_Your instructions_: Set down each record below exactly as it stands. Pictures are not part of the copy.

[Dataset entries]
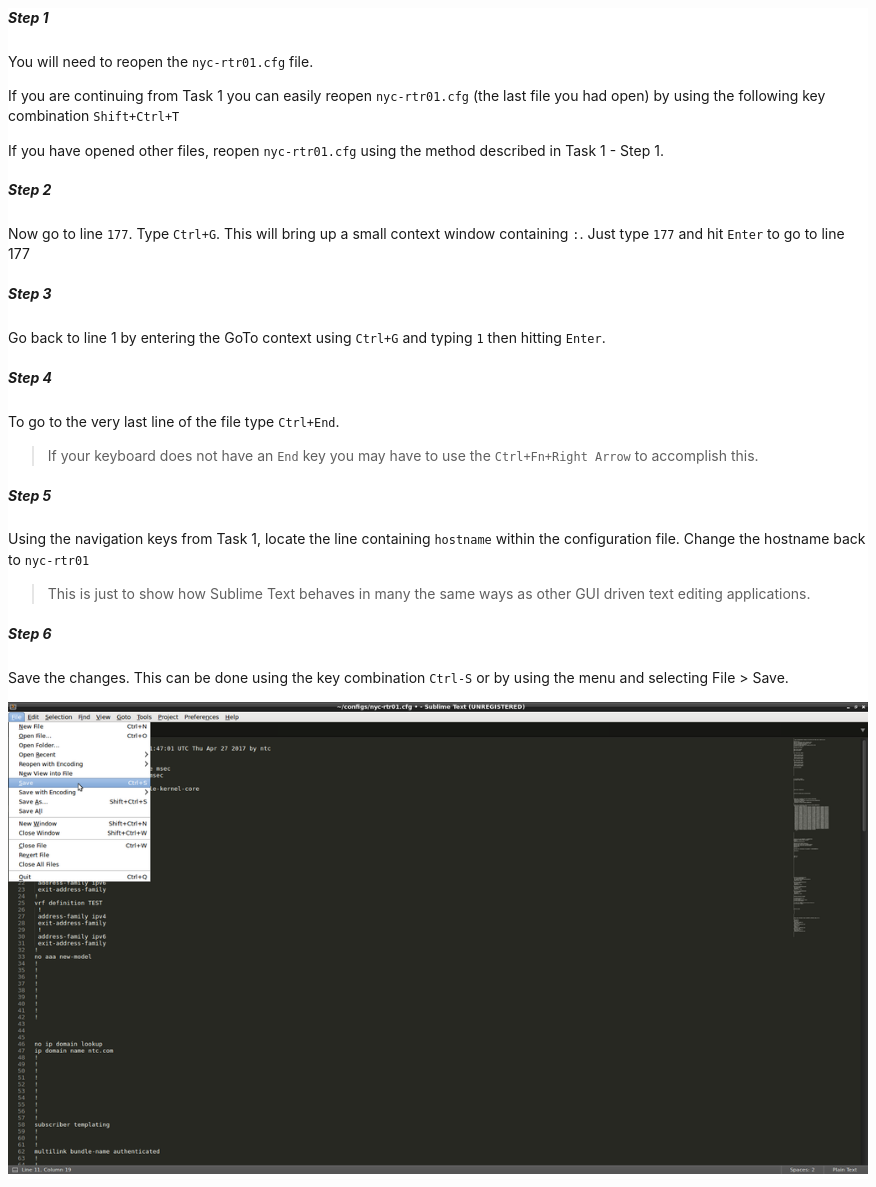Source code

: 
##### Step 1 

You will need to reopen the `nyc-rtr01.cfg` file.

If you are continuing from Task 1 you can easily reopen `nyc-rtr01.cfg` (the last file you had open) by using the following key combination `Shift+Ctrl+T`

If you have opened other files, reopen `nyc-rtr01.cfg` using the method described in Task 1 - Step 1.


##### Step 2

Now go to line `177`.  Type `Ctrl+G`.  This will bring up a small context window containing `:`.  Just type `177` and hit `Enter` to go to line 177


##### Step 3

Go back to line 1 by entering the GoTo context using `Ctrl+G` and typing `1` then hitting `Enter`.


##### Step 4

To go to the very last line of the file type `Ctrl+End`.

> If your keyboard does not have an `End` key you may have to use the `Ctrl+Fn+Right Arrow` to accomplish this.


##### Step 5

Using the navigation keys from Task 1, locate the line containing `hostname` within the configuration file.  Change the hostname back to `nyc-rtr01`

> This is just to show how Sublime Text behaves in many the same ways as other GUI driven text editing applications.


##### Step 6

Save the changes. This can be done using the key combination `Ctrl-S` or by using the menu and selecting File > Save.

![ ](images/sublime5.png)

_The completed task_:
Source code

: 
##### Step 1 

You will need to reopen the `nyc-rtr01.cfg` file.

If you are continuing from Task 1 you can easily reopen `nyc-rtr01.cfg` (the last file you had open) by using the following key combination `Shift+Ctrl+T`

If you have opened other files, reopen `nyc-rtr01.cfg` using the method described in Task 1 - Step 1.


##### Step 2

Now go to line `177`.  Type `Ctrl+G`.  This will bring up a small context window containing `:`.  Just type `177` and hit `Enter` to go to line 177


##### Step 3

Go back to line 1 by entering the GoTo context using `Ctrl+G` and typing `1` then hitting `Enter`.


##### Step 4

To go to the very last line of the file type `Ctrl+End`.

> If your keyboard does not have an `End` key you may have to use the `Ctrl+Fn+Right Arrow` to accomplish this.


##### Step 5

Using the navigation keys from Task 1, locate the line containing `hostname` within the configuration file.  Change the hostname back to `nyc-rtr01`

> This is just to show how Sublime Text behaves in many the same ways as other GUI driven text editing applications.


##### Step 6

Save the changes. This can be done using the key combination `Ctrl-S` or by using the menu and selecting File > Save.

![ ](images/sublime5.png)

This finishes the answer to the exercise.